Capsaicinoids-containing patch comprise various active carotenoids and phenolic compounds such as vitamins A and C, lutein, lycopene, β-cryptoxanthin, β-carotene, quercetin, catechin, rutin, vanillin and gallic, protocatechic, ferulic, coumaric, sinapinic and caffeic acids (Wilbur 2007; Troconis-Torres et al. 2012). Most of these substances exhibit antioxidant properties which may cause anti-inflammatory action (Guo et al. 2009; Zhang et al. 2011). Thus, it is posited that the beneficial effect of topical capsaicinoids-containing patch on anti-inflammatory actions of NSAID may depend on another active substance(s) in red pepper. This hypothesis is supported by the study that reported the anti-inflammatory action of pepper juice (Spiller et al. 2008). However, further studies to elucidate localization (local or systemic) of interaction and molecular mechanism(s) behind the synergy of the capsaicinoids-containing patch and diclofenac are needed.

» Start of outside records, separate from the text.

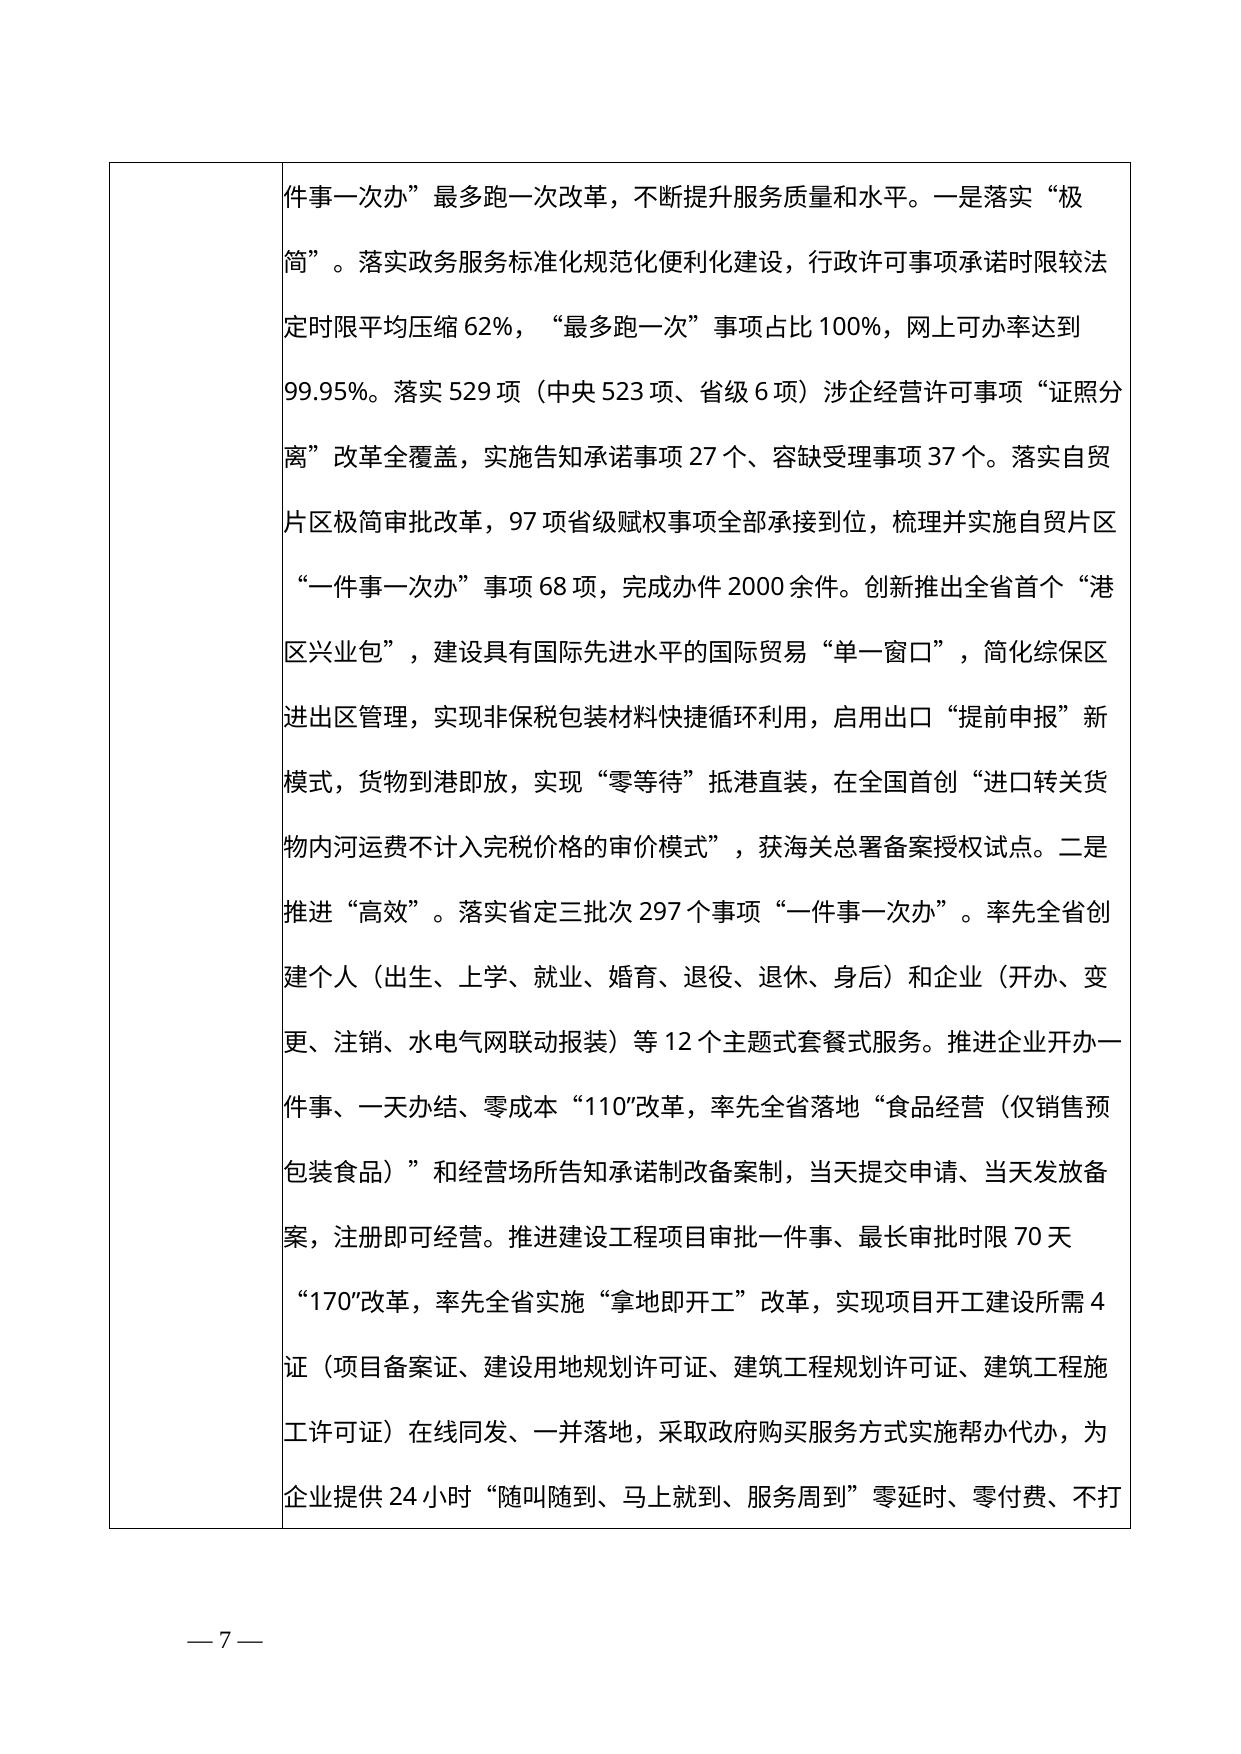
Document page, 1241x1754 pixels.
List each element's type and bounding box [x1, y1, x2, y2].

table_cell [283, 163, 1130, 1528]
table_cell [110, 163, 282, 1528]
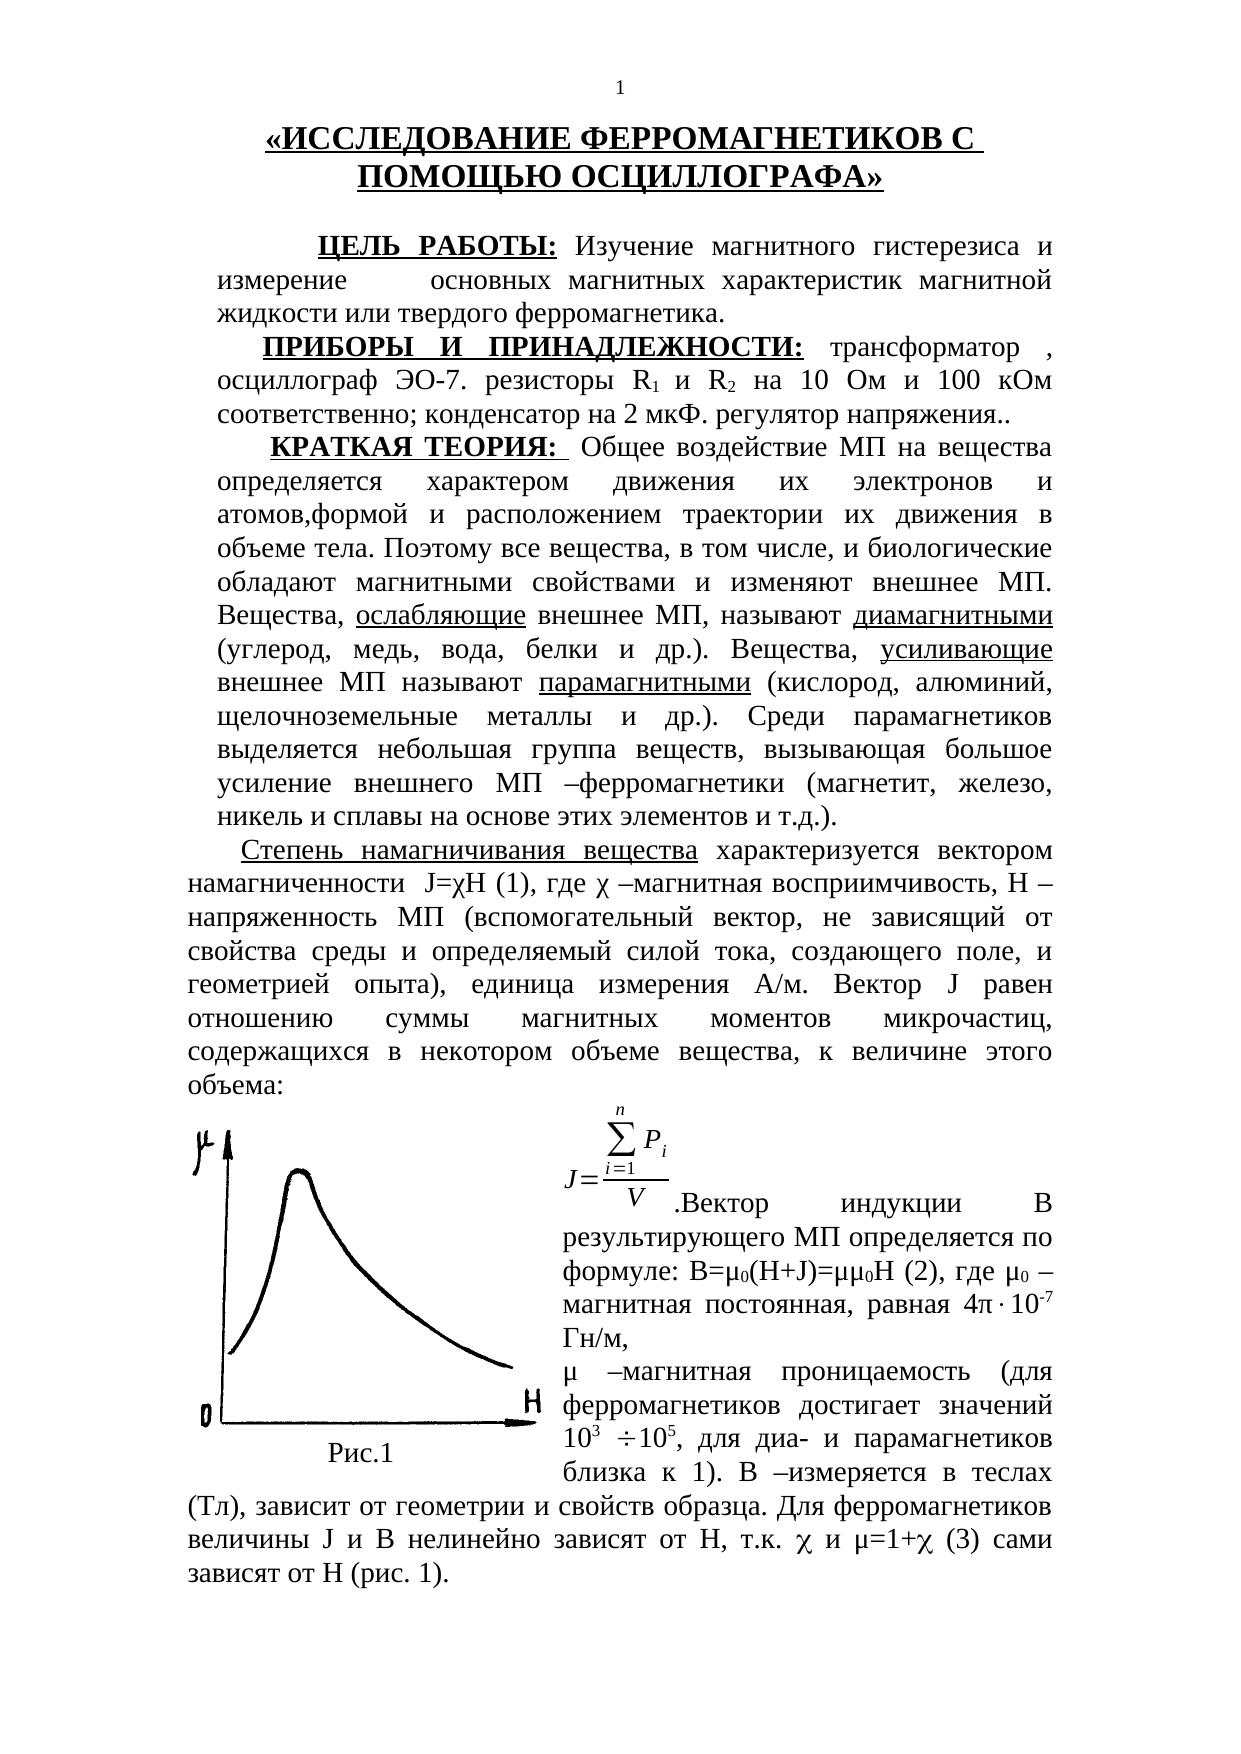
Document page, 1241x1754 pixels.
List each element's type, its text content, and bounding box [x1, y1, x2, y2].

All these results indicate that capsaicinoids-containing patch augments anti-inflammatory action of diclofenac in carrageenan-induced rat paw oedema and its beneficial effect might be related to other active substance(s) of red peppers in the patch. Determining the active substance(s) and molecular mechanism of interaction may lead to the development of novel strategies for the effective treatment of localized inflammation with NSAIDs without side effects.